Brace yourselves, America: Many of your favorite foods may contain bits and pieces of creatures that you probably didn’t know were there.

How about some rodent dung in your coffee? Maggots in your pizza sauce? Mold in the jelly on your toast?

Oh, and so sorry, chocolate lovers. That dark, delicious bar you devoured might contain 30 or more insect parts and a sprinkling of rodent hair.

Called “food defects,” these dismembered creatures and their excrement are the unfortunate byproduct of growing and harvesting food.

“It is economically impractical to grow, harvest, or process raw products that are totally free of non-hazardous, naturally occurring, unavoidable defects,” says the US Food and Drug Administration.

So while there’s no way to get rid of all the creatures that might hitch a ride along the food processing chain, the FDA has established standards to keep food defects to a minimum.
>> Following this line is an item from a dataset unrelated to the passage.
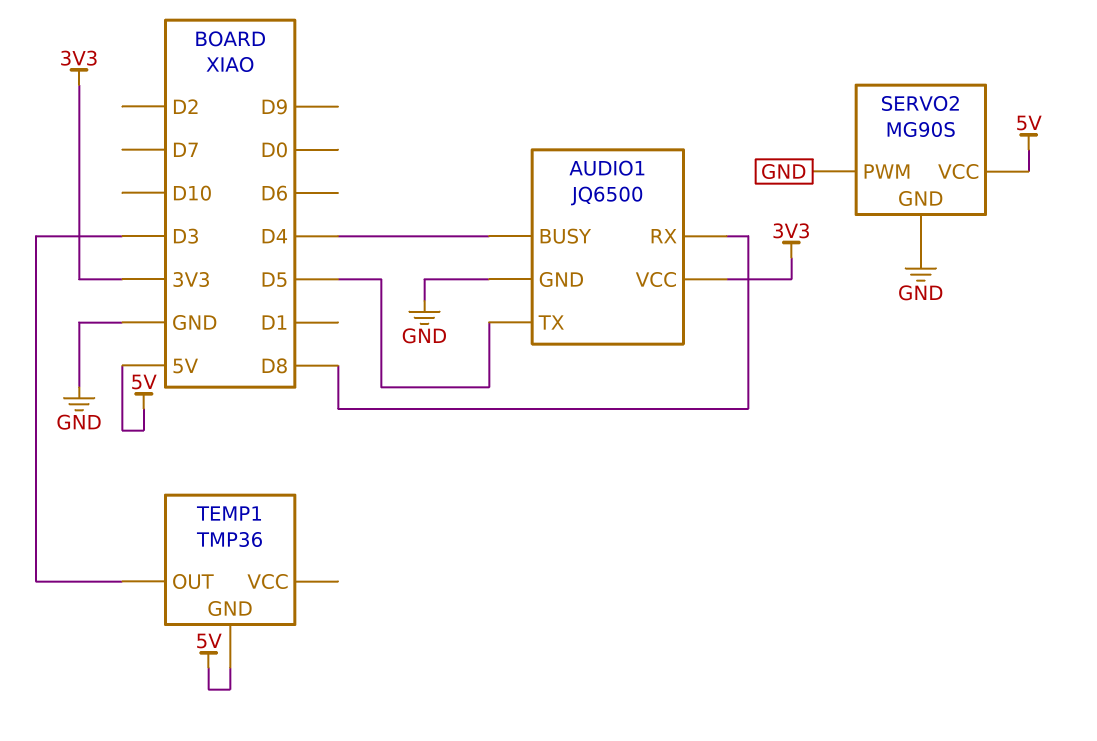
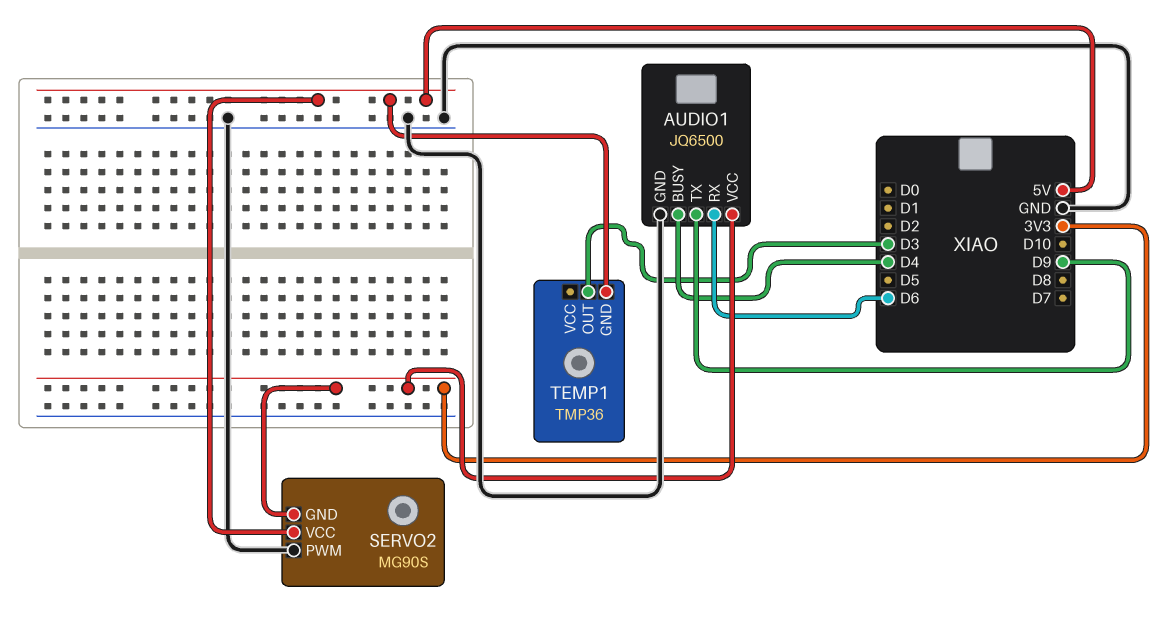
AUDIO1 pin RX: D8 -> D6
AUDIO1 pin TX: D5 -> D9
SERVO2 pin GND: GND -> 3V3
Let’s go through a typical day of meals to see what else you’re not aware that you’re eating.

Breakfast

The coffee beans you grind for breakfast are allowed by the FDA to have an average of 10 milligrams or more animal poop per pound. As much as 4% to 6% of beans by count are also allowed to be insect-infested or moldy.

As you sprinkle black pepper on your morning eggs, try not to think about the fact you may be eating more than 40 insect fragments with every teaspoon, along with a smidgen of rodent hair.